• _Fragmento de la página_:
---*---

El continente africano atraviesa una transformación geológica sin precedentes. Expertos confirmaron que una fractura tectónica en el Rift de África Oriental avanza lentamente y, con el paso de millones de años, abrirá paso a una nueva cuenca oceánica entre las placas Nubia y Somalí.
La separación de estas placas, que se desplazan en direcciones opuestas a razón de milímetros por año, está generando grietas, actividad volcánica y sismos en países como Etiopía, Kenia y Tanzania. Este fenómeno, aunque imperceptible en la vida cotidiana, representa un cambio irreversible en la configuración del continente.

---*---

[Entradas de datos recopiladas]
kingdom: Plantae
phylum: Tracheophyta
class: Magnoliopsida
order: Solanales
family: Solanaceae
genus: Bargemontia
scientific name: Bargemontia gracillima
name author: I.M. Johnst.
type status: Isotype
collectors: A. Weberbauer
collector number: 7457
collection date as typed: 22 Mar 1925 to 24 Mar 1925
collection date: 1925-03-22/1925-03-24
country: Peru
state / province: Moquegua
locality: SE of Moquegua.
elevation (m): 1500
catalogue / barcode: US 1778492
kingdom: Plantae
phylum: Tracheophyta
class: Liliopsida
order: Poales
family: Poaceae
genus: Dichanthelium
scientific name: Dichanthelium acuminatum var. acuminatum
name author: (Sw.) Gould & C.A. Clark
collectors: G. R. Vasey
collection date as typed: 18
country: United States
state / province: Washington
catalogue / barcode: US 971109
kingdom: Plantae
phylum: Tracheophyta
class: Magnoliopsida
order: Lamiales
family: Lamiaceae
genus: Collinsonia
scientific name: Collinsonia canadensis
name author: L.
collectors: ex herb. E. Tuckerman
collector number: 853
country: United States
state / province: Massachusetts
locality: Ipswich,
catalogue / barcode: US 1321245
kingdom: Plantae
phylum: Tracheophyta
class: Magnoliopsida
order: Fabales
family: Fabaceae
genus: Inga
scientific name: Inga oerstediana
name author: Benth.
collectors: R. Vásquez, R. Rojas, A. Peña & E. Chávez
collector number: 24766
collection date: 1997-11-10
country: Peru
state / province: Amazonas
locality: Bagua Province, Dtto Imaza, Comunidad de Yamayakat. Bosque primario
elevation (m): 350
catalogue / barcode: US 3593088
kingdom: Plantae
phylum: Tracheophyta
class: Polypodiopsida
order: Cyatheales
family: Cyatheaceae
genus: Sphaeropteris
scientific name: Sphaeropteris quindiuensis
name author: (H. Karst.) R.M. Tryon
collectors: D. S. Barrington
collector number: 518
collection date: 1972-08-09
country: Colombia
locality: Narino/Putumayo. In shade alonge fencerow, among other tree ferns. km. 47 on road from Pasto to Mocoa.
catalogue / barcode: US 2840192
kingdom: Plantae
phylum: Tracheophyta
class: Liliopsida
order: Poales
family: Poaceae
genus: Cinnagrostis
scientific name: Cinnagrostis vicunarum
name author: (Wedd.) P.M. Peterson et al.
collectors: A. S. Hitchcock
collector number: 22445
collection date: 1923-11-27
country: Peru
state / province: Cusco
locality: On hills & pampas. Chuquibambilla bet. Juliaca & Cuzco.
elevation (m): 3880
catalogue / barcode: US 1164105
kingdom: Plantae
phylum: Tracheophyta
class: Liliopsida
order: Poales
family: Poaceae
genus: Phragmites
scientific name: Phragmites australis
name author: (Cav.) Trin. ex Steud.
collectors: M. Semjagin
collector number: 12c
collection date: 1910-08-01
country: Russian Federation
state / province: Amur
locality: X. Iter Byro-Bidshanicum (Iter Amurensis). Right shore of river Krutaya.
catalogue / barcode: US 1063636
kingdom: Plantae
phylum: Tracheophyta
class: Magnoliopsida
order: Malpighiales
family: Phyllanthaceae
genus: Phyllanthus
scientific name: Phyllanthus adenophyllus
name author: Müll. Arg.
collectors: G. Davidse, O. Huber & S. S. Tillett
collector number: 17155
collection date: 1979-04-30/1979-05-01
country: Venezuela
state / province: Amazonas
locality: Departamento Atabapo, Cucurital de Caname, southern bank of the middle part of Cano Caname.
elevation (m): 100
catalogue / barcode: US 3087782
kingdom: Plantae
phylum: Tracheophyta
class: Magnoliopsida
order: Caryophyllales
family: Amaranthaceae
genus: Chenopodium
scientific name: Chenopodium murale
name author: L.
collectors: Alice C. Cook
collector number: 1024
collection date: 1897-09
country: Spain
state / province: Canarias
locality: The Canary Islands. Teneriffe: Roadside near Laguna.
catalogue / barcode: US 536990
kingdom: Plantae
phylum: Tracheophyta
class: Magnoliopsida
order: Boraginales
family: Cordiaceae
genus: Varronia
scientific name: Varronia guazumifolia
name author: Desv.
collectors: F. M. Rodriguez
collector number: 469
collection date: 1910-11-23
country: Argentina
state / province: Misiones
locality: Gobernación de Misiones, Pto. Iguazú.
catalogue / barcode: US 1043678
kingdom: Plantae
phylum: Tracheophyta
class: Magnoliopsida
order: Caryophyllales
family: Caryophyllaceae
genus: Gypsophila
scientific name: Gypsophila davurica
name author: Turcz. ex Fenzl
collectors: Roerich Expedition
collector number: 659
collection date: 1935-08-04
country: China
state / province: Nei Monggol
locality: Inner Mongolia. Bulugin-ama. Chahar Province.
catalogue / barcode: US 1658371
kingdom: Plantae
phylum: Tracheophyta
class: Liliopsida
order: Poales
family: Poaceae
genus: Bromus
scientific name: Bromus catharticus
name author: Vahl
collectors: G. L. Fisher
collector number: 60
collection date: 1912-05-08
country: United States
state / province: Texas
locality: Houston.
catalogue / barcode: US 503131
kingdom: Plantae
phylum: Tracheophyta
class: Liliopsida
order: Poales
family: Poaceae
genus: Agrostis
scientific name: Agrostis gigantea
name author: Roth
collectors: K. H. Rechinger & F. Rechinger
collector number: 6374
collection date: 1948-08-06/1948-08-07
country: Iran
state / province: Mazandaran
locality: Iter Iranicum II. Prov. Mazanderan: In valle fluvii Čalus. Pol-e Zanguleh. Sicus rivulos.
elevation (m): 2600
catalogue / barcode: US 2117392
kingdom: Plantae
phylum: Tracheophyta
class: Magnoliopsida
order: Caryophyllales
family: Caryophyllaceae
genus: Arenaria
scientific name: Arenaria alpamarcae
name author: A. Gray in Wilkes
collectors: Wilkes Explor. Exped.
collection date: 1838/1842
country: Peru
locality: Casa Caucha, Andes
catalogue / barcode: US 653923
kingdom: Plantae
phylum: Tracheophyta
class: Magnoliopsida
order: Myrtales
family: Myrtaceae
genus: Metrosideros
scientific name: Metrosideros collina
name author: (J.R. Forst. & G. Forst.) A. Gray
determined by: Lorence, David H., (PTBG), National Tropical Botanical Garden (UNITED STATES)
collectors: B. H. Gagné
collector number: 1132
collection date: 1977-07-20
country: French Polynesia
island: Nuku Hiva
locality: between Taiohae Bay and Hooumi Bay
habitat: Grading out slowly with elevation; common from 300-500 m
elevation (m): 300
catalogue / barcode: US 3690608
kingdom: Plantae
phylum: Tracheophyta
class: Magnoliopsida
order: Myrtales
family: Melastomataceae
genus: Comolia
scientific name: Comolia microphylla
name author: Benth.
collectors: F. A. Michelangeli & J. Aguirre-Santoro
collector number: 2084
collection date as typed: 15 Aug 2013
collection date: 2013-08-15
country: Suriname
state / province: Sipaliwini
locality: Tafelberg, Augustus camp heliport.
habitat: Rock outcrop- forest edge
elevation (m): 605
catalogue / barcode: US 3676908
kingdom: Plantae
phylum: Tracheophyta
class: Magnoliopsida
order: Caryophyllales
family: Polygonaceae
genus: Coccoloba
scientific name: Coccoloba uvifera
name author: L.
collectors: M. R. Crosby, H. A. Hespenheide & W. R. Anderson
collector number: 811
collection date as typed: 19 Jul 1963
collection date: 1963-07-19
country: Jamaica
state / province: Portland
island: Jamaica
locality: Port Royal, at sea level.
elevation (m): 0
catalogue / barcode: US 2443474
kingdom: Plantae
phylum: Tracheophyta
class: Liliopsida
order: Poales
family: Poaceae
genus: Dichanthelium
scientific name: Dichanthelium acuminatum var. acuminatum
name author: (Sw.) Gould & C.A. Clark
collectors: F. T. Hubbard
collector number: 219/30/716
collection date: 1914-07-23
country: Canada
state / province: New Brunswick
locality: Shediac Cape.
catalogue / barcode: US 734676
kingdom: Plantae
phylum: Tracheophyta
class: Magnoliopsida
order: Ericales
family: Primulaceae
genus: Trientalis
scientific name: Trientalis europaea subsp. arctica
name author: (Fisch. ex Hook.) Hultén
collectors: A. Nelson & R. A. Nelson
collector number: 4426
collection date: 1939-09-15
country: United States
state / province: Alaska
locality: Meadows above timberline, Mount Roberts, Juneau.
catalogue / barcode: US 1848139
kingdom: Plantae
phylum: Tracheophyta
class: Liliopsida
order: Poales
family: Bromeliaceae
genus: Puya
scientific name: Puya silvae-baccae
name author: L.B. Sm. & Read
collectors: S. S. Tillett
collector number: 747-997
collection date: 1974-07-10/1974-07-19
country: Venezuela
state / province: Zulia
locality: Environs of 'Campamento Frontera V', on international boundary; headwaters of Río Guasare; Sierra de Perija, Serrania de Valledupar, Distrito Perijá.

---*---

• _Qué trabajar_:
- a) Reescribe el fragmento sobre el Rift de África Oriental entre "El continente africano" y "Nubia y Somalí.", ambos incluidos, cambiando "Expertos" por "Especialistas".
- b) Responde con datos del fragmento sobre el Rift de África Oriental:
(i) ¿Entre qué placas se abrirá la nueva cuenca oceánica?
(ii) ¿A qué ritmo se desplazan esas placas?
(iii) ¿En qué países se están produciendo grietas, actividad volcánica y sismos?
- c) Continúa el fragmento sobre el Rift de África Oriental desde el punto en que termina.
Las entradas no tienen relación con el fragmento sobre el Rift de África Oriental.

• _Respuestas_:
- a)
El continente africano atraviesa una transformación geológica sin precedentes. Especialistas confirmaron que una fractura tectónica en el Rift de África Oriental avanza lentamente y, con el paso de millones de años, abrirá paso a una nueva cuenca oceánica entre las placas Nubia y Somalí.

- b)
(i) Entre las placas Nubia y Somalí.
(ii) A razón de milímetros por año.
(iii) En Etiopía, Kenia y Tanzania.

- c)
El proceso comenzó hace aproximadamente 30 millones de años y se ha intensificado en las últimas décadas. En 2018, una grieta de varios kilómetros apareció en Kenia, lo que despertó el interés de la comunidad científica y confirmó que África se está dividiendo en dos bloques: la placa Nubia, que comprende la mayor parte del continente, y la placa Somalí, ubicada hacia el este.
La fractura se extiende desde el Mar Rojo hasta el sudeste africano, marcando el inicio de un futuro océano que transformará el mapa mundial. Aunque el desenlace tardará millones de años, los efectos ya son visibles en la superficie terrestre, con brotes de magma y fallas que modifican el paisaje.